The town of Abha sits on the Asir mountains at over 2,000m where the air is cool all year round and so in summer the population triples as Saudis escape the desert heat. In February it is quiet like any out of season resort; from here we travel north along the mountain ridge where at 3,000m the remnant juniper forests jostle with terraced farms and many new holiday homes.
There is an escarpment facing west with narrow wadis below and which are only accessed by precipitous roads and tracks. The farms are freshly ploughed and the climate is dry but cool; the land appears quite parched. The spring rains will soon come bringing with them a greening of the land and a host of summer migrant birds. The landscape is spectacular and very different from the rest of the country.
We take a long and winding road from Raidah Sanctuary to Wadi Marabah at the base of the escarpment. Here there are frequent pairs of hornbills in the fig trees, also Rueppell’s weavers, sunbirds and rock thrushes. Porcupines leave distinctive tracks through the dense shrubs and there are occasional discarded quills.

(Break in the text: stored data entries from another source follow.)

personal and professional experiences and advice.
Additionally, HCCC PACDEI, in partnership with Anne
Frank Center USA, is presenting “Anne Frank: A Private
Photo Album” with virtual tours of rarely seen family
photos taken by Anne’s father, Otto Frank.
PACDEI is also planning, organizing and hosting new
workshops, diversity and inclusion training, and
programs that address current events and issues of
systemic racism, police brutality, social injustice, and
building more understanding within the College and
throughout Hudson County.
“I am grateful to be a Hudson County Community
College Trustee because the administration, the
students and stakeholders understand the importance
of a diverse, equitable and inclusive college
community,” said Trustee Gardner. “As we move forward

The butterflies are diverse with many species common both in the Asir Mountains and across the Red Sea in mainland Africa. Some birds have a similar range too, such as dusky turtle dove; others like Yemen linnet are endemic although they don’t look very different from their more widespread northern neighbour, the common linnet. The attractive desert rose Adenium obtusum is common in the scrub woodlands and it too also occurs across sub-Saharan Africa. South west arabia was separated from mainland Africa some 25 million years ago but the strong biogeographical connections remain clear.